** Goals **
1 – In the essay, update the part that opens with the words containing "Whenever I say" and closes with "fraking idea what.", replacing "movie" with "film".
2 – List every activity the essay says the writer tries to make time for each morning.

Every so often, I get the idea into my head that I’m going to be that guy. You know the one I mean. He has a workshop full of carefully labeled drawers, each containing precisely one size of fastener. He has file drawers full of papers he can put his hands on in an instant. There is a rack of lovely, patinated pots in his kitchen, all in order by size and all stored with the appropriate lids. He has a schedule. He gets up every morning and works on a blog, or, if he wrote it the day before, he edit and publishes it. His derailers are perfectly set up so that he never has to trim after a shift.
I’ll never be that guy.
And that’s OK. My workbench is covered with a mix of bicycle parts, tools, and clothing. I have file drawers, man y of which are empty, and the important stuff is either in piles on my desk or tucked in the bottom of my briefcase. There is a pile of pans in my kitchen, and the lids are elsewhere. I can go for weeks without updating my blog, and long ago decided that friction shifting was better than indexing because, well, it doesn’t take quite so much work. I do get up in the morning.
Whenever I say this, I have to relate something from a movie, a 1972 documentary about Jimi Hendrix. The interviewer is about to ask Jimi something like “Do you try to get up every morning and play the guitar?” But Jimi interrupts after the 8th word with a broad grin—“Yeah. I try to get up every morning.” I don’t know why I always insert that incident at this point, except that it seems to me to capture something important about life. I have no fraking idea what.
I’m that guy.
I read five or six books at a time—depending on which one I happen to run into. When I do watch TV (rarely), I sometimes watch series back-to-front.
I always wanted an organized house, but my spouse and I are far too much alike. We both idolize Ikea and Crate & Barrel; we both love office supply stores. We like to plan things out. But neither of us has the energy, at the end of a long day, to implement those plans. What we do do, we split up; she’s working on a big project now, and cooking relaxes her, so she cooks and I (learning from one thing at Lifehacker) do all the dishes. I do try to make the time each morning (being a morning person) to get up, read the comics, deal with email & c., and have a brief bike ride before work.
And if that’s as far as I get, that’s OK. When I’m dead and gone and decaying, nobody is going to remember how anal I was (or at least, I hope not). They’ll remember me in terms of them. What was the interaction like?

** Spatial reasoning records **
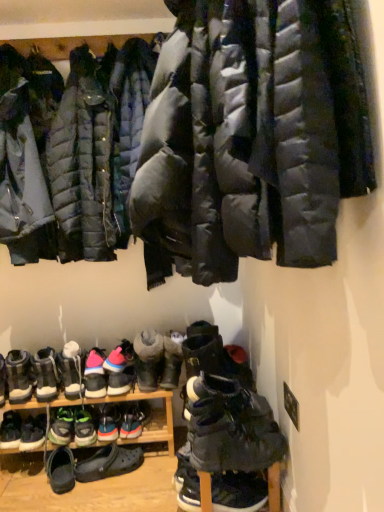
Question: Does multicolored fabric sneaker at lower left, which appears as the 10th footwear when viewed from the right, come in front of matte black puffer jacket at upper left, acting as the 2th jacket starting from the front?

Choices:
 (A) no
 (B) yes

Answer: (A)

Question: Is multicolored fabric sneaker at lower left, which appears as the 10th footwear when viewed from the right, at the left side of matte black puffer jacket at upper left, acting as the 2th jacket starting from the front?

Choices:
 (A) yes
 (B) no

Answer: (A)

Question: Is multicolored fabric sneaker at lower left, the 6th footwear viewed from the left, further to camera compared to matte black puffer jacket at upper left, the second jacket positioned from the back?

Choices:
 (A) no
 (B) yes

Answer: (B)

Question: Is multicolored fabric sneaker at lower left, which appears as the 10th footwear when viewed from the right, thinner than matte black puffer jacket at upper left, acting as the 2th jacket starting from the front?

Choices:
 (A) yes
 (B) no

Answer: (A)

Question: Is multicolored fabric sneaker at lower left, the 6th footwear viewed from the left, far away from matte black puffer jacket at upper left, acting as the 2th jacket starting from the front?

Choices:
 (A) no
 (B) yes

Answer: (A)

Question: Is matte black puffer jacket at upper left, acting as the 2th jacket starting from the front, a part of multicolored fabric sneaker at lower left, which appears as the 10th footwear when viewed from the right?

Choices:
 (A) yes
 (B) no

Answer: (B)

Question: Considering the relative sizes of multicolored suede sneakers at center, the ninth footwear in the right-to-left sequence, and black suede boots at lower center, the thirteenth footwear in the left-to-right sequence, in the image provided, is multicolored suede sneakers at center, the ninth footwear in the right-to-left sequence, thinner than black suede boots at lower center, the thirteenth footwear in the left-to-right sequence,?

Choices:
 (A) no
 (B) yes

Answer: (B)

Question: From a real-world perspective, is multicolored suede sneakers at center, the ninth footwear in the right-to-left sequence, on black suede boots at lower center, arranged as the 3th footwear when viewed from the right?

Choices:
 (A) yes
 (B) no

Answer: (B)

Question: Can you confirm if multicolored suede sneakers at center, the ninth footwear in the right-to-left sequence, is positioned to the right of black suede boots at lower center, arranged as the 3th footwear when viewed from the right?

Choices:
 (A) yes
 (B) no

Answer: (B)

Question: Is multicolored suede sneakers at center, the ninth footwear in the right-to-left sequence, oriented away from black suede boots at lower center, the thirteenth footwear in the left-to-right sequence?

Choices:
 (A) yes
 (B) no

Answer: (B)

Question: Does multicolored suede sneakers at center, the seventh footwear in the left-to-right sequence, have a smaller size compared to black suede boots at lower center, the thirteenth footwear in the left-to-right sequence?

Choices:
 (A) yes
 (B) no

Answer: (A)

Question: Is multicolored suede sneakers at center, the ninth footwear in the right-to-left sequence, wider than black suede boots at lower center, arranged as the 3th footwear when viewed from the right?

Choices:
 (A) no
 (B) yes

Answer: (A)

Question: Can you confirm if dark gray suede boots at lower center, positioned as the first footwear in right-to-left order, is positioned to the left of matte black puffer jacket at upper left, acting as the 2th jacket starting from the front?

Choices:
 (A) yes
 (B) no

Answer: (B)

** Answers for this exercise **
1 –
Whenever I say this, I have to relate something from a film, a 1972 documentary about Jimi Hendrix. The interviewer is about to ask Jimi something like “Do you try to get up every morning and play the guitar?” But Jimi interrupts after the 8th word with a broad grin—“Yeah. I try to get up every morning.” I don’t know why I always insert that incident at this point, except that it seems to me to capture something important about life. I have no fraking idea what.

2 –
- Get up
- Read the comics
- Deal with email & c.
- Have a brief bike ride before work